TASK DETAILS: Write down exactly the lines of the records below, beginning with the first and ending with the line that includes "pt_img2_alt_text | Optional".
##### PROVIDED RECORDS
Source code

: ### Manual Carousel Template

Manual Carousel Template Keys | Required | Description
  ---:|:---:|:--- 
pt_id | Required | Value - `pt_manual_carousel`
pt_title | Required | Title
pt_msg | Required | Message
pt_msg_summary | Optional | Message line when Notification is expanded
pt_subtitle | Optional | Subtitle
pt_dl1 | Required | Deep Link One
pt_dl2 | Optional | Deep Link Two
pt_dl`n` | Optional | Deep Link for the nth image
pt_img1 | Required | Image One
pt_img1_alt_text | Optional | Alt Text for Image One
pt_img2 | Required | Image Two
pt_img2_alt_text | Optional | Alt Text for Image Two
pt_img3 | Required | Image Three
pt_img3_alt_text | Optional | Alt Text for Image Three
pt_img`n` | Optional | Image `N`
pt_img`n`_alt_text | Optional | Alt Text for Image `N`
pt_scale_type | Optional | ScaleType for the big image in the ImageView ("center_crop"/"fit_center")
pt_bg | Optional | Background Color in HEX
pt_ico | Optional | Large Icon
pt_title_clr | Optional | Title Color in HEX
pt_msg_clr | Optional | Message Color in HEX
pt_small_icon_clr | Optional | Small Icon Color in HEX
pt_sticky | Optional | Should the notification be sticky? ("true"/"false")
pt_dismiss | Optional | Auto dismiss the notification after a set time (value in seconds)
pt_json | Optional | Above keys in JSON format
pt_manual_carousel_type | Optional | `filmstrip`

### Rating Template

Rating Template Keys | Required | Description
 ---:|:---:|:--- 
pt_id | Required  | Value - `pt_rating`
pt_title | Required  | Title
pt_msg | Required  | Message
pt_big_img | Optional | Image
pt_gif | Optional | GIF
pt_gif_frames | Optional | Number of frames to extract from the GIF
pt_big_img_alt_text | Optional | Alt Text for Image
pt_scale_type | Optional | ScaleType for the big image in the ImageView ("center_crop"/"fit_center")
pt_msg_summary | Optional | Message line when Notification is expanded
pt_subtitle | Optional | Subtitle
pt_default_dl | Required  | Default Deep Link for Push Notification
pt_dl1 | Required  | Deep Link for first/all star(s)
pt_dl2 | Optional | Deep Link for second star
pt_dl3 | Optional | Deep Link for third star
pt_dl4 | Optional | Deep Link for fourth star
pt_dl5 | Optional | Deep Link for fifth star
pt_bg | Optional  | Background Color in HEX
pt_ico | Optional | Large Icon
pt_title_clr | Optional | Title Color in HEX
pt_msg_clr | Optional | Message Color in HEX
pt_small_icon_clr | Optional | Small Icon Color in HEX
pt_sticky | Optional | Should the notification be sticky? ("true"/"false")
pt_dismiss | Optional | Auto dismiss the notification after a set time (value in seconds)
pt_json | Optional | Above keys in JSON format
##########
ANSWER FOR THIS EXERCISE:
Source code

: ### Manual Carousel Template

Manual Carousel Template Keys | Required | Description
  ---:|:---:|:--- 
pt_id | Required | Value - `pt_manual_carousel`
pt_title | Required | Title
pt_msg | Required | Message
pt_msg_summary | Optional | Message line when Notification is expanded
pt_subtitle | Optional | Subtitle
pt_dl1 | Required | Deep Link One
pt_dl2 | Optional | Deep Link Two
pt_dl`n` | Optional | Deep Link for the nth image
pt_img1 | Required | Image One
pt_img1_alt_text | Optional | Alt Text for Image One
pt_img2 | Required | Image Two
pt_img2_alt_text | Optional | Alt Text for Image Two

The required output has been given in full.